This week the Environmental Protection Agency (EPA) approved the use of 15% ethanol fuel blends (E15) for 2001-2006 model year cars:
EPA Grants E15 Fuel Waiver for Model Years 2001 – 2006 Cars and Light Trucks
WASHINGTON – The U.S. Environmental Protection Agency (EPA) today waived a limitation on selling gasoline that contains more than 10 percent ethanol for model year (MY) 2001 through 2006 passenger vehicles, including cars, SUVs, and light pickup trucks. The waiver applies to fuel that contains up to 15 percent ethanol – known as E15. EPA Administrator Lisa P. Jackson made the decision after a review of the Department of Energy’s thorough testing and other available data on E15’s effect on emissions from MY 2001 through 2006 cars and light trucks.
“Recently completed testing and data analysis show that E15 does not harm emissions control equipment in newer cars and light trucks,” said EPA Administrator Lisa P. Jackson. “Wherever sound science and the law support steps to allow more home-grown fuels in America’s vehicles, this administration takes those steps.”

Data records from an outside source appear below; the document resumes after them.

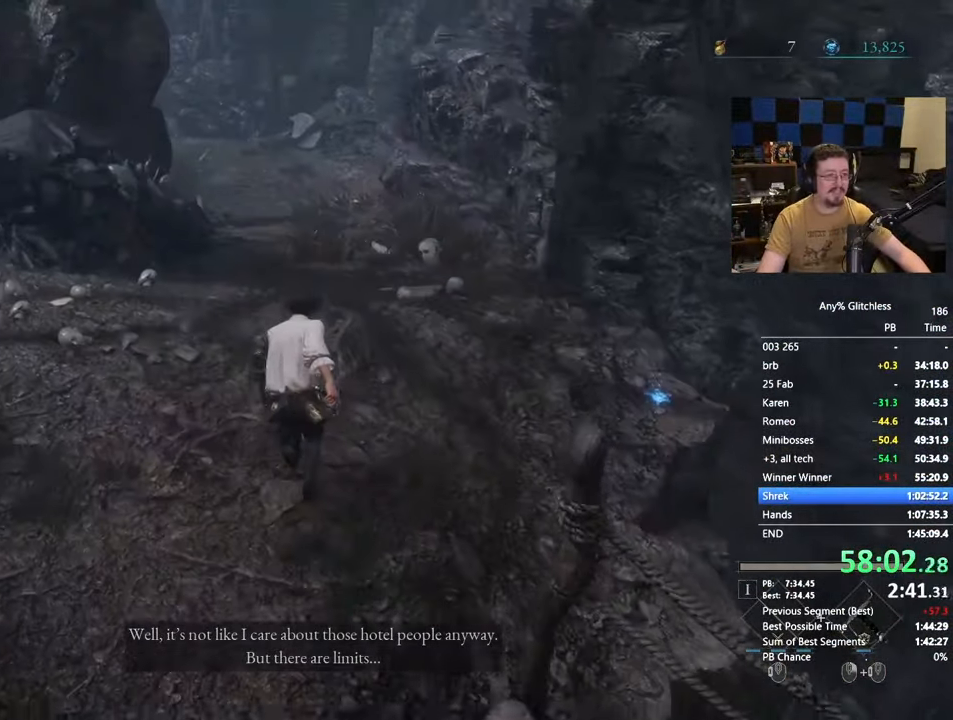
{"keys": ["space", "w"], "mouse": [], "events": []}
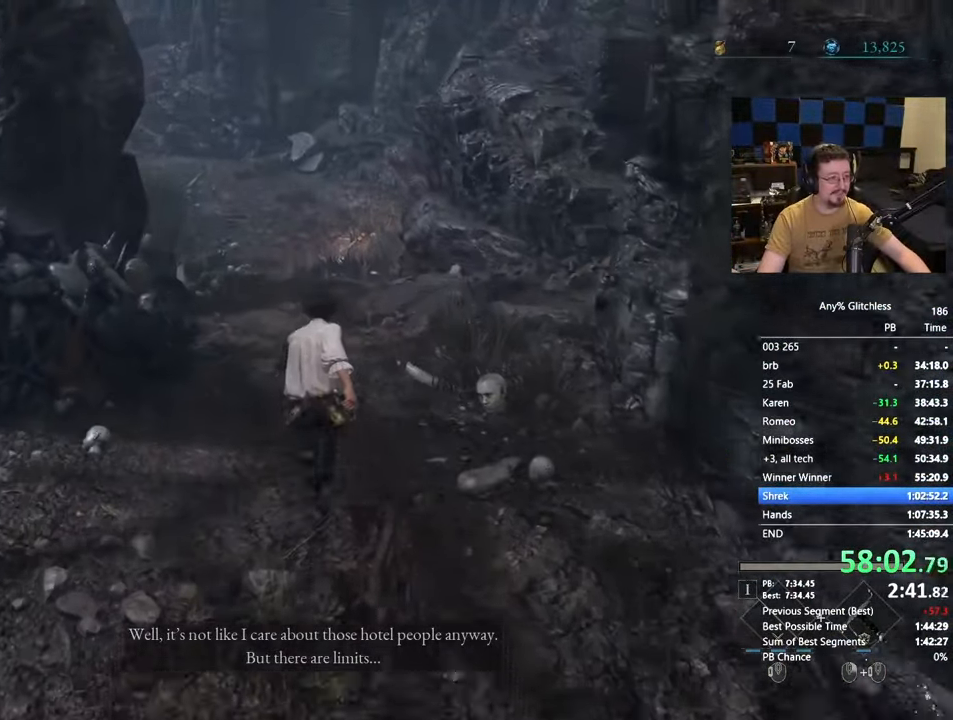
{"keys": ["space", "w"], "mouse": []}
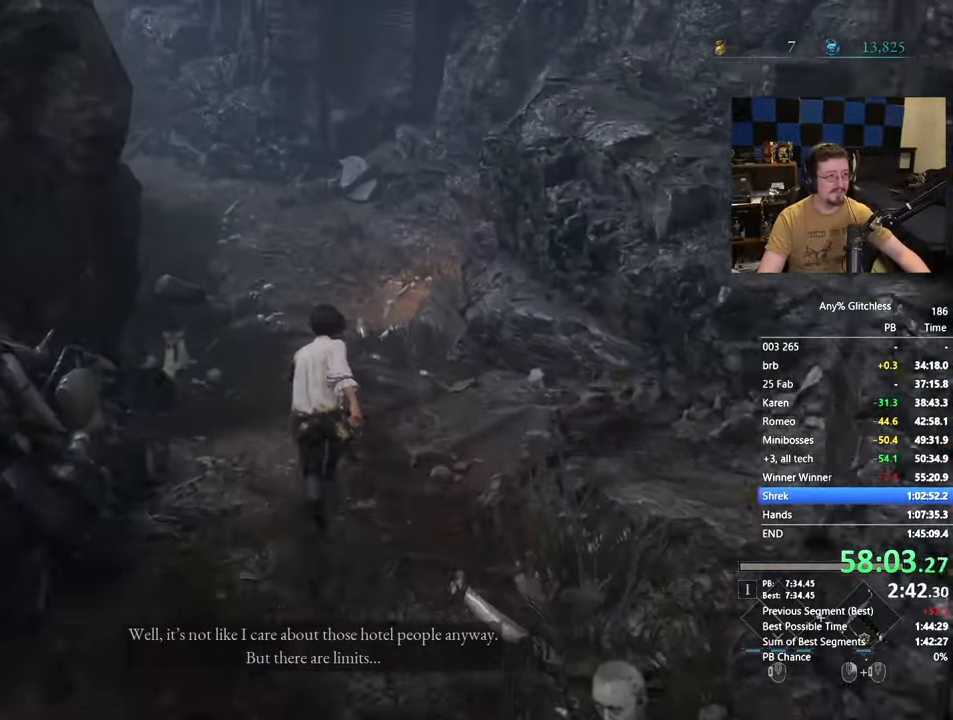
{"keys": ["space", "w"], "mouse": []}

So what does this mean? I think the same thing I thought when the EPA granted the first partial waiver. It will be a logistical nightmare to only allow E15 in certain vehicles, and retailers are not going to take the liability risk of someone putting E15 in the wrong vehicle. Because the press release also stated:
The Agency also announced that no waiver is being granted this year for E15 use in any motorcycles, heavy-duty vehicles, or non-road engines because current testing data does not support such a waiver.
So now imagine that someone in a non-approved vehicle puts E15 in their vehicle and later has a problem. Do you think they will sue? In a land where a woman sues because she carelessly walked into a fountain while texting, of course people will sue. So I don’t expect any significant growth in E15 sales as a result of the EPA decision.

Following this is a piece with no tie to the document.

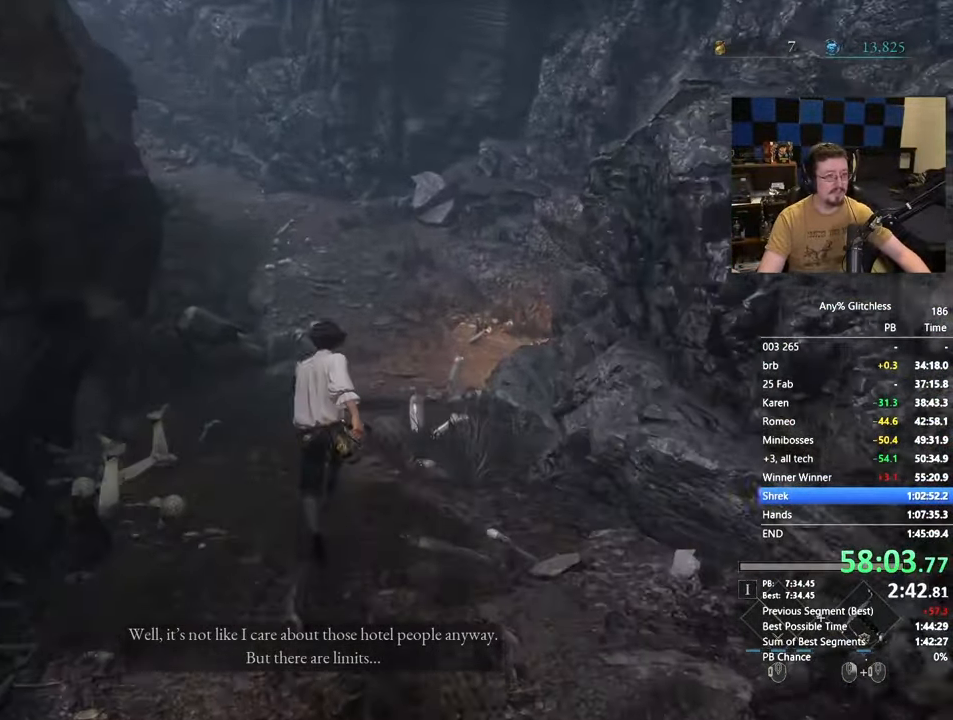
{"keys": ["space", "w"], "mouse": [], "events": []}
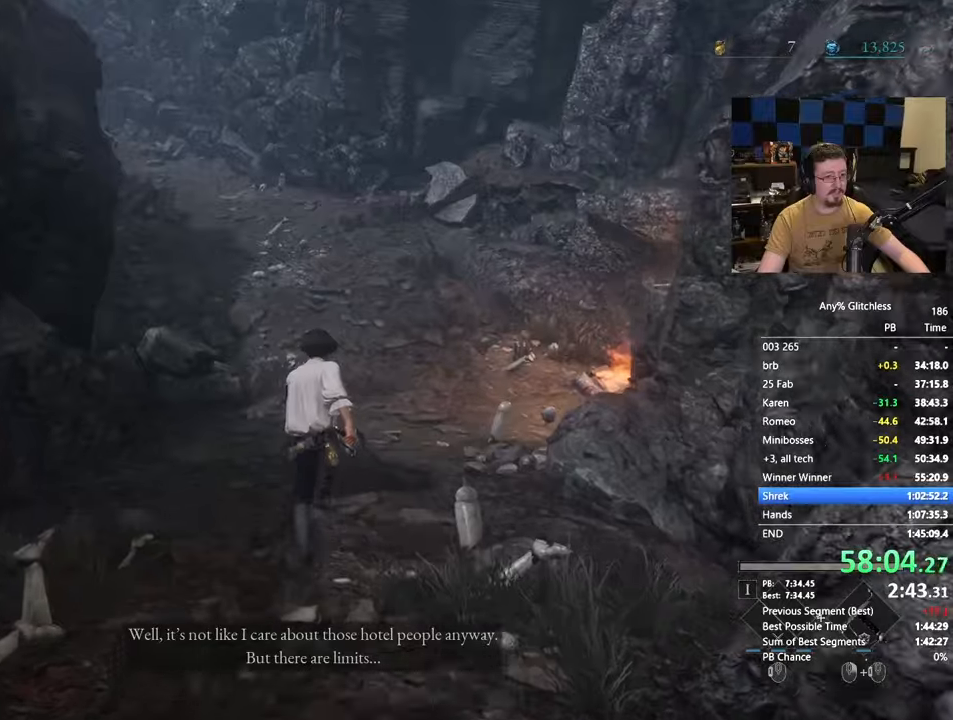
{"keys": ["space", "w"], "mouse": [], "events": []}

However, this does move the ethanol industry one step closer to what they really want, and that is an E15 mandate. The ethanol industry has been falsely claiming for quite some time that without increasing the standard fuel blend beyond 10% ethanol “the U.S. won’t be able to meet a congressional mandate requiring some 36 billion gallons of renewable fuel to be blended into the domestic fuel supply by 2022.” The reason this is false was explained in Thoughts on an Ethanol Pipeline, where I calculated that there is a potential 37 billion gallon ethanol market in the Midwest alone if the industry can develop the E85 market.

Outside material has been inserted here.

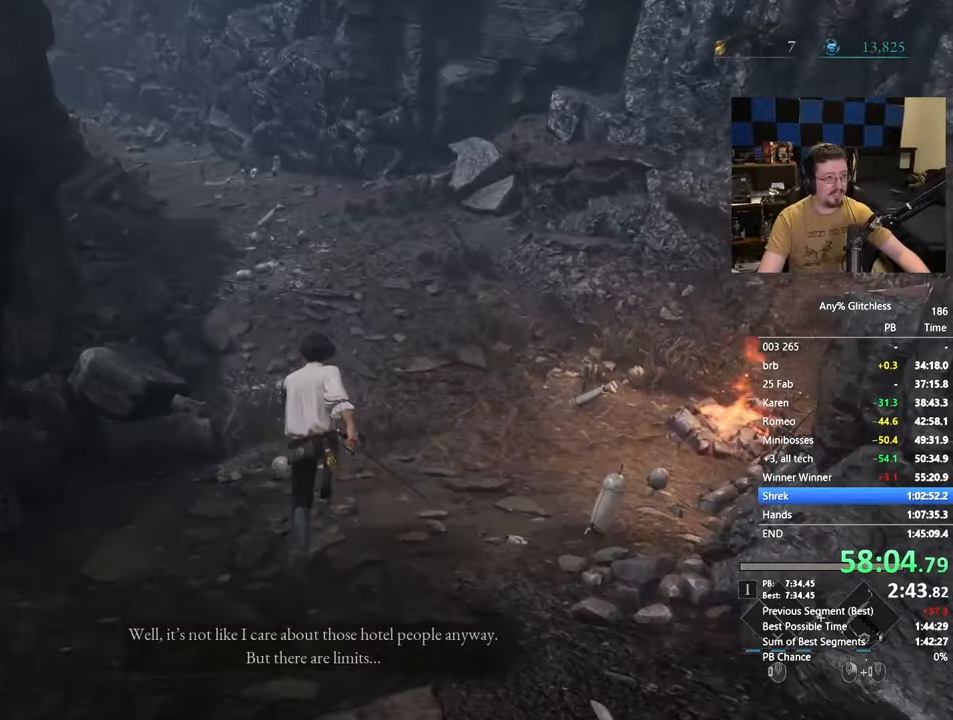
{"keys": ["space", "w"], "mouse": [], "events": []}
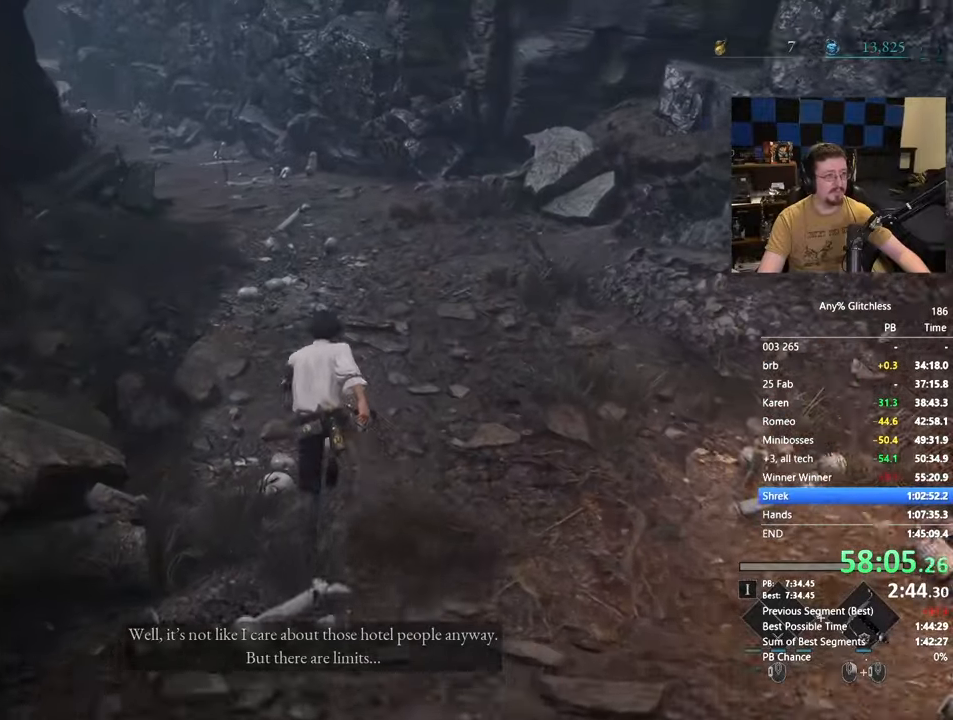
{"keys": ["space", "w"], "mouse": [], "events": []}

But one thing I have concluded is that the ethanol industry isn’t really about choice. They talk a lot about consumer choice, but at the end of the day they pursue mandates and legal decisions over aggressively developing an E85 market. So what happens if E15 sales don’t increase as a result of this ruling? I think the ethanol lobby will come back and say “the U.S. won’t be able to meet a congressional mandate requiring some 36 billion gallons of renewable fuel to be blended into the domestic fuel supply by 2022 — unless an E15 mandate is implemented.” They will pursue the strategy that forces everyone to use a blend of E15, just as we are currently forced to use E10.
The other development that I think will begin to play out is that cellulosic ethanol will continue the trend of failing to deliver commercial quantities of fuel. As it becomes more obvious that cellulosic ethanol won’t make a meaningful contribution to the 36 billion gallon ethanol mandate for 2022, there are two courses of action we can take. The first is simply to abolish that mandate. But the one that will be pursued by the ethanol lobby is to say “We can produce a lot more corn ethanol than we produce now, so don’t change the mandate. Just allow corn ethanol to contribute to the total.”
This is how I expect the VEETC debate to play out this year. The ethanol industry may offer to give it up in exchange for an E15 mandate and an expansion of the corn ethanol contribution to the 36 billion gallon mandate. I guess if I am realistic, based on last year’s debate what they will probably say is they want to keep the VEETC, keep the tariff in place, AND get an E15 mandate — otherwise hundreds of thousands of jobs are at risk and economic calamity awaits. And as we have seen, the ethanol industry generally gets what they want.